The first few days, maybe even the first week was filled with all of us living outside of our comfort zones, really outside.Really, everything was different. Luckily for us, Haide and family took us to the store and we got everything we needed. Then we were on our own. We had no idea where we were, and there are no maps here. Everyone is happy to give us directions, like turn at the big tree, the pink garbage can and the spray painted wall and you'll be a the gas station, but I am realizing how map dependent we are as a culture. So little by little, the world of San Rafael de Heredia began to open itself to us.

I gotta tell you about driving here. It is crazy driving at it's best. There are no rules except go for it and beep. Stop signs and stop lights are optional, I think. My favorite one is a two holed hanging light on the way to Heredia, the bigger town near San Rafael.

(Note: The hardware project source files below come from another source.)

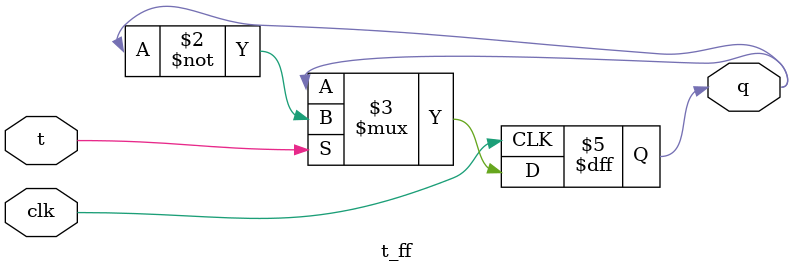
<source format=sv>
module t_ff(
	input logic clk,
	input logic t,
        output logic q
);
	always_ff @(posedge clk)
		if (t)  q<=~q;
endmodule	

</source>
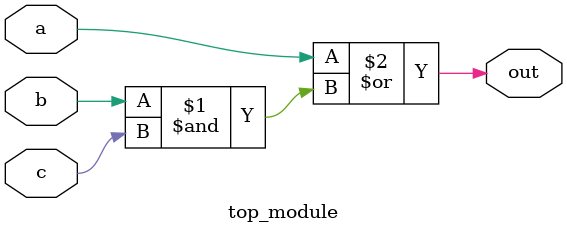
<source format=sv>
module top_module(
    input a,
    input b,
    input c,
    output out
);

    assign out = a | (b & c);

endmodule

</source>
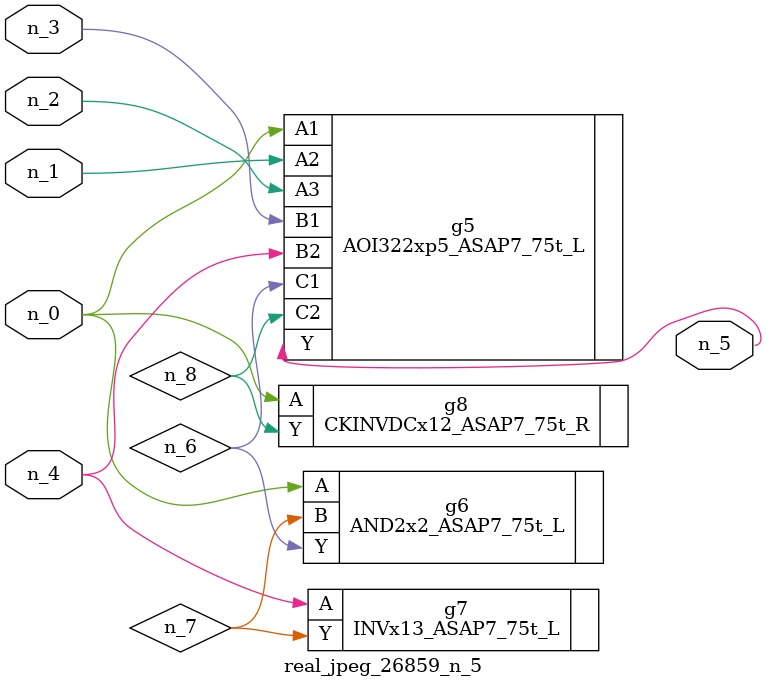
<source format=v>
module real_jpeg_26859_n_5 (n_4, n_0, n_1, n_2, n_3, n_5);

input n_4;
input n_0;
input n_1;
input n_2;
input n_3;

output n_5;

wire n_8;
wire n_6;
wire n_7;

AOI322xp5_ASAP7_75t_L g5 ( 
.A1(n_0),
.A2(n_1),
.A3(n_2),
.B1(n_3),
.B2(n_4),
.C1(n_6),
.C2(n_8),
.Y(n_5)
);

AND2x2_ASAP7_75t_L g6 ( 
.A(n_0),
.B(n_7),
.Y(n_6)
);

CKINVDCx12_ASAP7_75t_R g8 ( 
.A(n_0),
.Y(n_8)
);

INVx13_ASAP7_75t_L g7 ( 
.A(n_4),
.Y(n_7)
);


endmodule
</source>
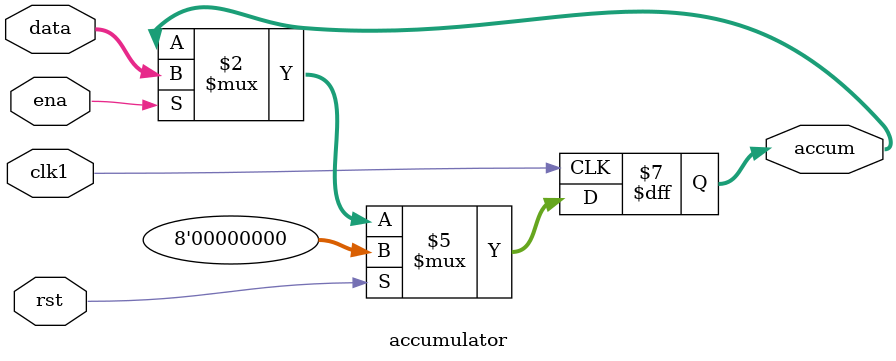
<source format=v>
module accumulator( accum, data, ena, clk1, rst); 
output[7:0]accum; 
input[7:0]data; 
input ena,clk1,rst; 
reg[7:0]accum;
always@(posedge clk1) 
	begin 
		if(rst) 
			accum<=8'b0000_0000; //Reset
		else 
			if(ena) //当CPU状态控制器发出load_acc信号 
				accum<=data; //Accumulate 
	end

endmodule
</source>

The top hole is a red arrow, pointing to the left. The bottom one is yellow. There is a stop sign and a line on the road that implies stop. Both lights are constantly blinking, and the funny part is that no one does anything at that light except zoom through it and beep. Alexander thinks this is the best place to drive in the world. Joe of course loves it too. It took me a bit, and I have to say, that I love it too. We are bound to get loads of tickets upon our return to the states.
It is so interesting how everything is expanding with increased information. For example,
we decided to take a trip to the La Paz Waterfalls during the first week, which we had been to last summer. Of course we hadn't driven, and our driver knew all about the pink garbage can and the graffiti wall etc. We didn't, but we went for it. We were following signs, Joe driving, me with my dictionary, trying to figure out where we were and why the road looked like a huge mudslide waiting to happen. It took us 3 hours to get there asking everyone for directions. One guy told us to go to the bombo blanco and turn right. Alexander and I thought it had something to do with firestation, cause bomberos are firefighters. It was a white gas station, but we found it It is a beautiful place with waterfalls, and tons of cool birds, see photo of Joe, and frogs (poisen dart frogs) butterflies and snakes. As we were leaving, I bought a MAP!!!! It was so great, although it isn't exactly the map that I needed, I was so happy to have one. And we found out that the area that we were driving through, the mud slide road, was where the earthquake had happened 9 months ago. Driving back through it, we had a way different perspective, for sure.